▶ Brief
A faithful copy is required: retype the records from their first line through the line with "48: (470, 241)", and omit the pictures.

Point correspondence tracking data
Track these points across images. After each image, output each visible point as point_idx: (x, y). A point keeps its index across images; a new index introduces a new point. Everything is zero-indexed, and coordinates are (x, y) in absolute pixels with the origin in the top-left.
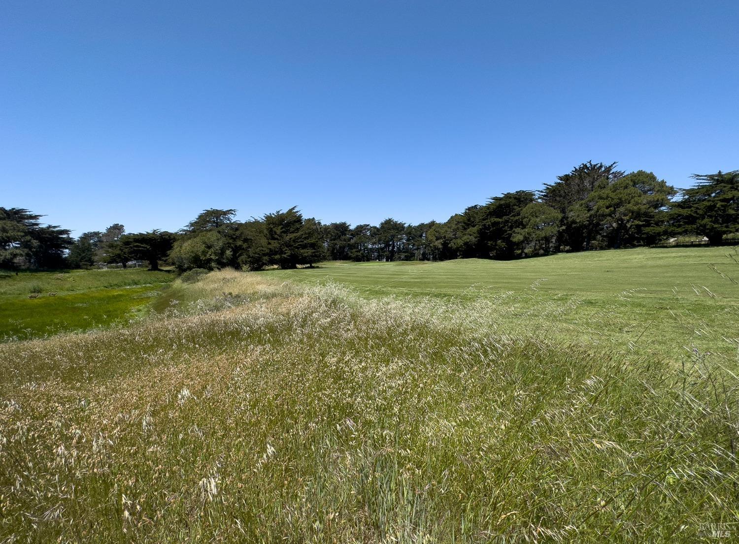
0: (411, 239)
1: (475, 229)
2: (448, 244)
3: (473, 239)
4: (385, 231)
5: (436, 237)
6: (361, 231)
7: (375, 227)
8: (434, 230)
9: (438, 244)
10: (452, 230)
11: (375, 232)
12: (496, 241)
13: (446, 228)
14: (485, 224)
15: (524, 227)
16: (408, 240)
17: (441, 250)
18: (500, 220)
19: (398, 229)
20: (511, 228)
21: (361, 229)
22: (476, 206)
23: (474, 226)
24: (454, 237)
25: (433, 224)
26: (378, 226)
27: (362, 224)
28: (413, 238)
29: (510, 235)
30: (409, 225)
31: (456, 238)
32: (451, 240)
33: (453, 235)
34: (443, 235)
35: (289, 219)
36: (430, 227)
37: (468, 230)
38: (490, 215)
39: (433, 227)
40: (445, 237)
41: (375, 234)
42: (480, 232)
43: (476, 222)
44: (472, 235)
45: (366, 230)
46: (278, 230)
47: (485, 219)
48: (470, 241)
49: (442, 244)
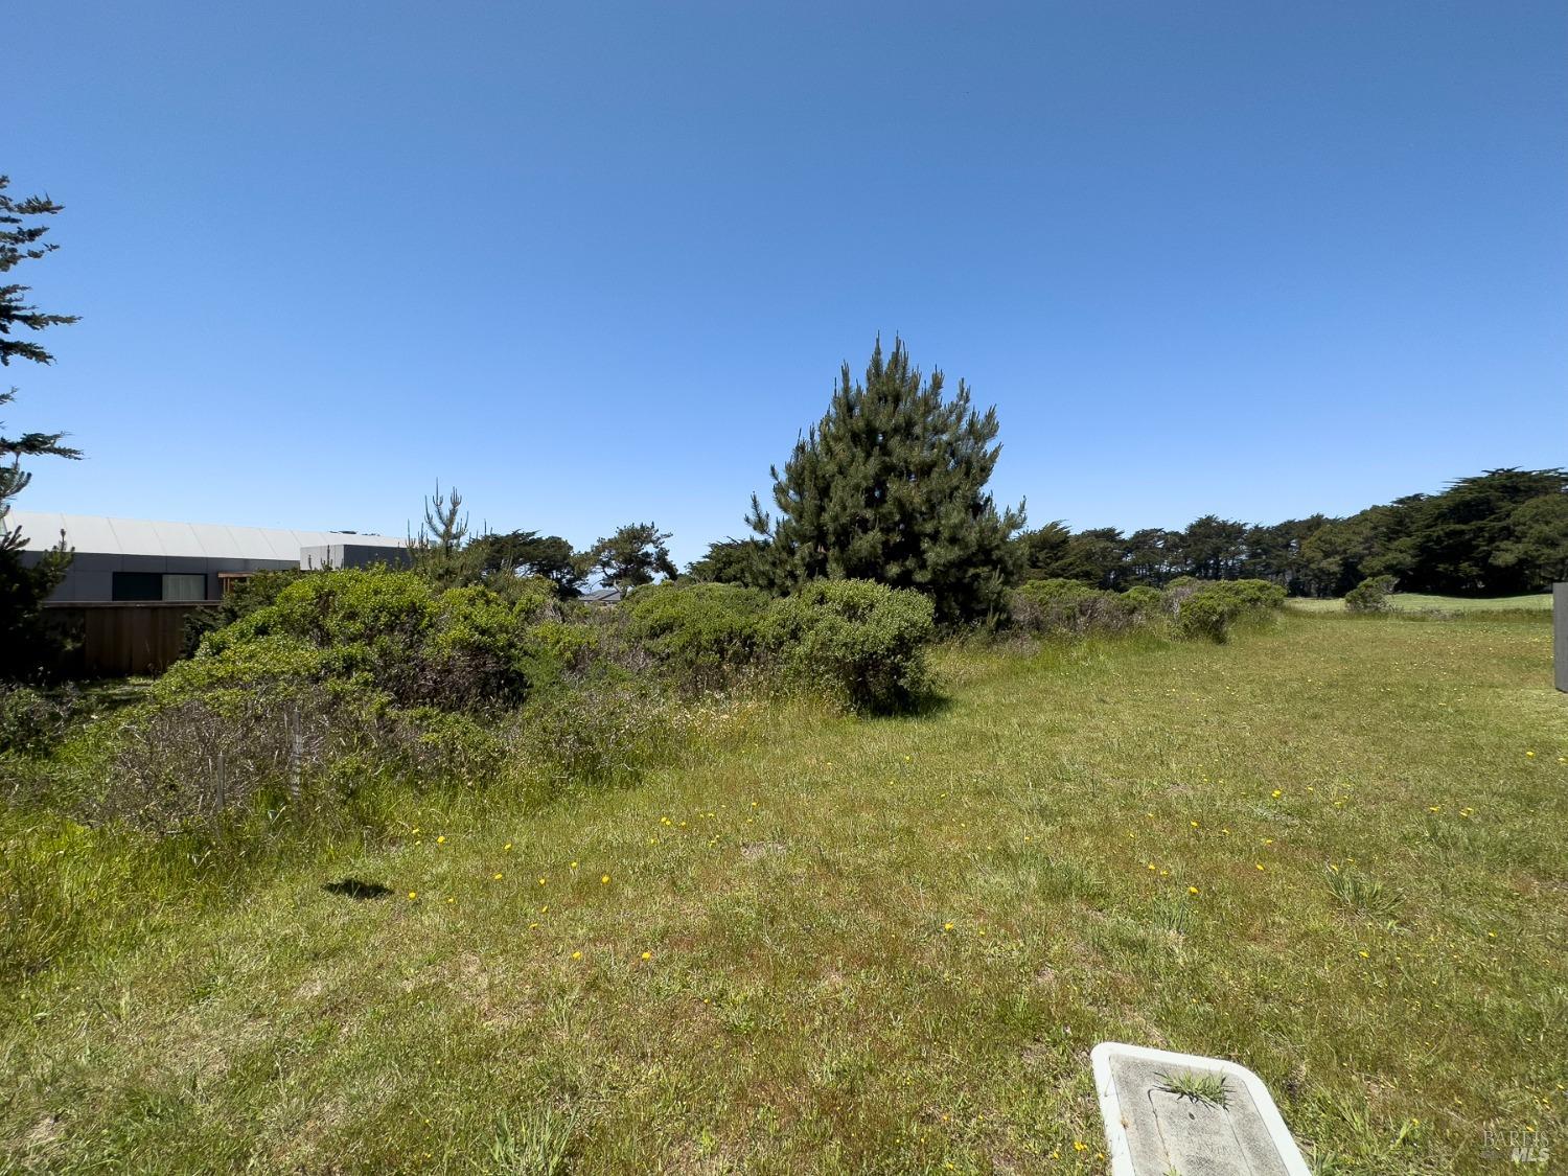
0: (1260, 554)
1: (1410, 541)
2: (1355, 564)
3: (1407, 559)
4: (1199, 540)
5: (1323, 551)
6: (1145, 542)
7: (1176, 534)
8: (1319, 539)
9: (1333, 565)
10: (1361, 540)
11: (1175, 541)
12: (1457, 564)
13: (1349, 533)
14: (1430, 536)
15: (1518, 540)
16: (1253, 555)
17: (1339, 576)
18: (1463, 527)
19: (1228, 536)
20: (1491, 540)
21: (1144, 539)
22: (1417, 497)
23: (1409, 535)
24: (1366, 552)
25: (1316, 522)
26: (1183, 532)
27: (1148, 527)
28: (1265, 552)
29: (1489, 554)
30: (1256, 527)
31: (1372, 555)
32: (1361, 558)
33: (1365, 549)
34: (1342, 548)
35: (1056, 539)
36: (1309, 528)
37: (1396, 543)
38: (1442, 517)
39: (1317, 533)
40: (1345, 551)
41: (1176, 546)
42: (1422, 549)
43: (1413, 528)
44: (1405, 551)
45: (1156, 539)
46: (1042, 556)
47: (1431, 527)
48: (1400, 563)
49: (1340, 565)
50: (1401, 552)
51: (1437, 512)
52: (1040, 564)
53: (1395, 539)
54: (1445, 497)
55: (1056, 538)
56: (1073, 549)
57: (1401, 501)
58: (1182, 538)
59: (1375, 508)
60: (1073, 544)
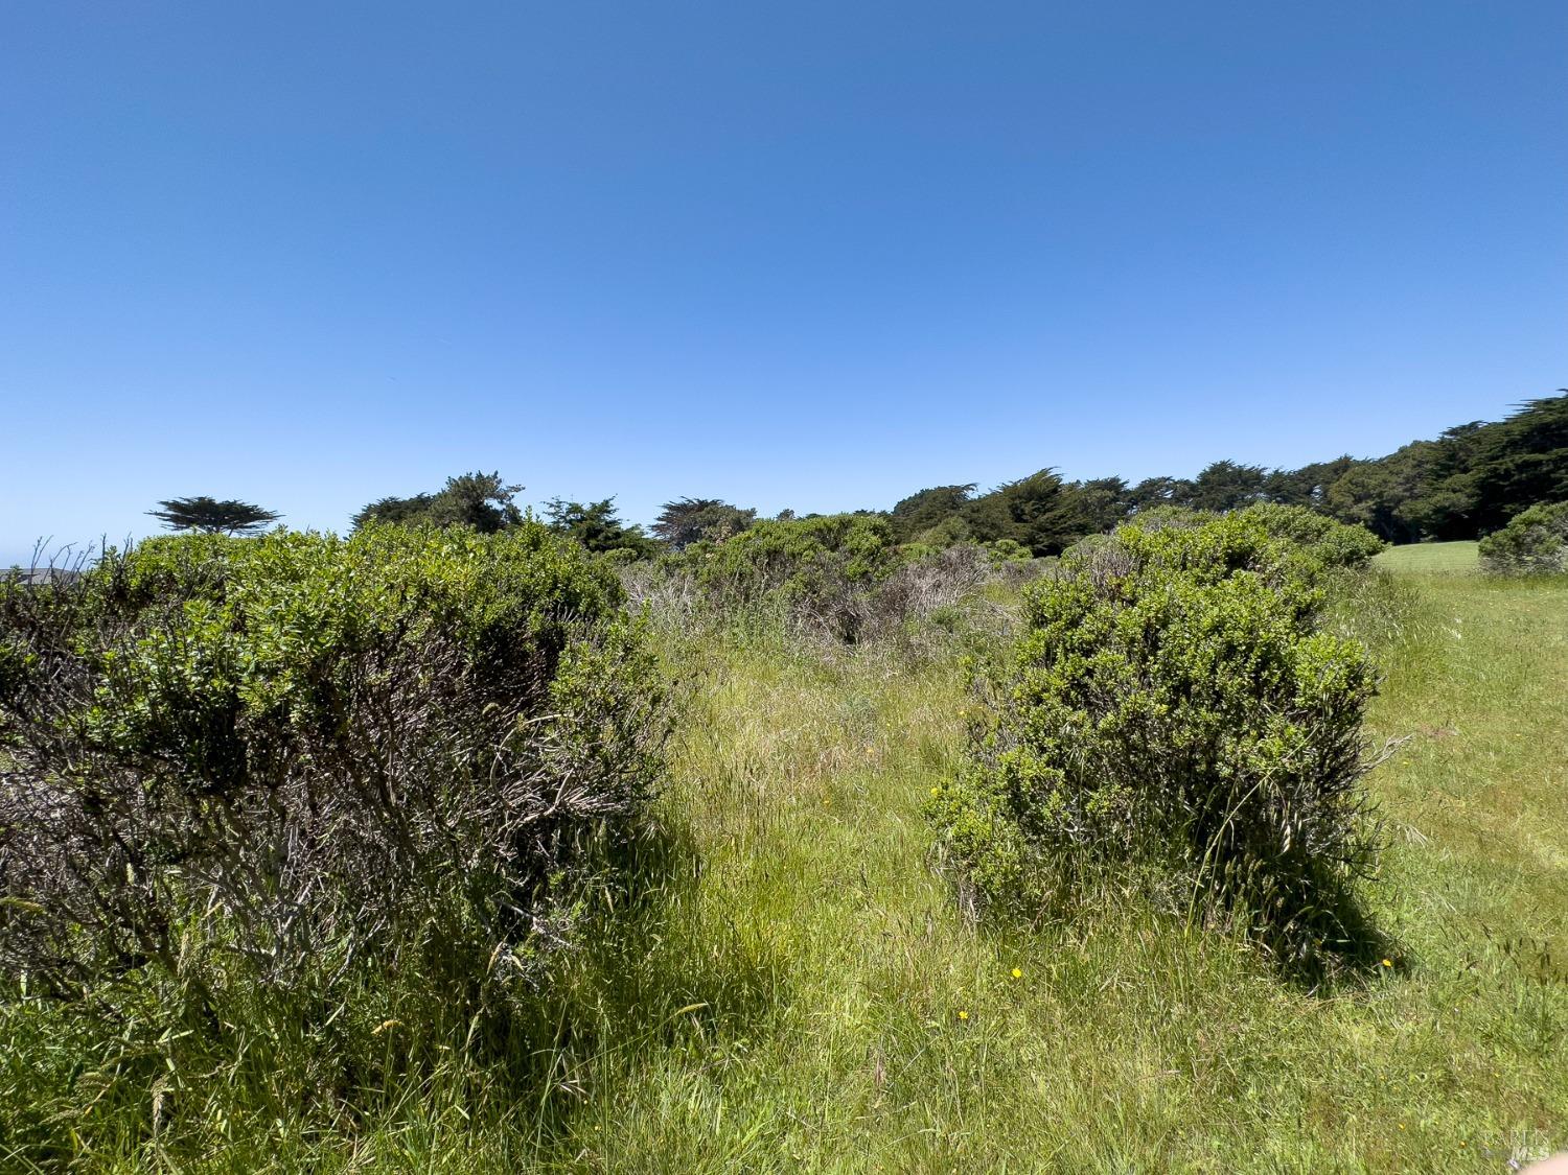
1: (1466, 478)
2: (1391, 509)
3: (1462, 500)
4: (1212, 488)
5: (1354, 496)
6: (1152, 493)
7: (1187, 482)
8: (1350, 481)
9: (1364, 510)
10: (1400, 480)
11: (1185, 491)
13: (1384, 475)
14: (1496, 469)
18: (1541, 457)
19: (1245, 482)
21: (1150, 488)
22: (1473, 426)
23: (1465, 471)
24: (1408, 494)
25: (1344, 465)
26: (1194, 479)
27: (1155, 476)
30: (1276, 472)
31: (1415, 497)
32: (1399, 501)
33: (1405, 490)
34: (1377, 491)
35: (1044, 488)
36: (1336, 471)
37: (1449, 481)
38: (1514, 445)
39: (1347, 475)
40: (1380, 495)
41: (1186, 496)
42: (1483, 485)
43: (1472, 461)
44: (1460, 491)
45: (1164, 489)
46: (1028, 508)
47: (1497, 458)
48: (1453, 505)
49: (1372, 511)
50: (1454, 491)
51: (1506, 439)
52: (1025, 517)
53: (1445, 477)
54: (1515, 420)
55: (1044, 486)
56: (1065, 499)
57: (1453, 432)
58: (1193, 487)
59: (1416, 444)
60: (1065, 493)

▶ Solution to this problem
Track these points across images. After each image, output each visible point as point_idx: (x, y). A point keeps its index across images; a new index introduces a new point. Everything is zero-indexed, and coordinates are (x, y) in absolute pixels with the origin in the top-left.
0: (411, 239)
1: (475, 229)
2: (448, 244)
3: (473, 239)
4: (385, 231)
5: (436, 237)
6: (361, 231)
7: (375, 227)
8: (434, 230)
9: (438, 244)
10: (452, 230)
11: (375, 232)
12: (496, 241)
13: (446, 228)
14: (485, 224)
15: (524, 227)
16: (408, 240)
17: (441, 250)
18: (500, 220)
19: (398, 229)
20: (511, 228)
21: (361, 229)
22: (476, 206)
23: (474, 226)
24: (454, 237)
25: (433, 224)
26: (378, 226)
27: (362, 224)
28: (413, 238)
29: (510, 235)
30: (409, 225)
31: (456, 238)
32: (451, 240)
33: (453, 235)
34: (443, 235)
35: (289, 219)
36: (430, 227)
37: (468, 230)
38: (490, 215)
39: (433, 227)
40: (445, 237)
41: (375, 234)
42: (480, 232)
43: (476, 222)
44: (472, 235)
45: (366, 230)
46: (278, 230)
47: (485, 219)
48: (470, 241)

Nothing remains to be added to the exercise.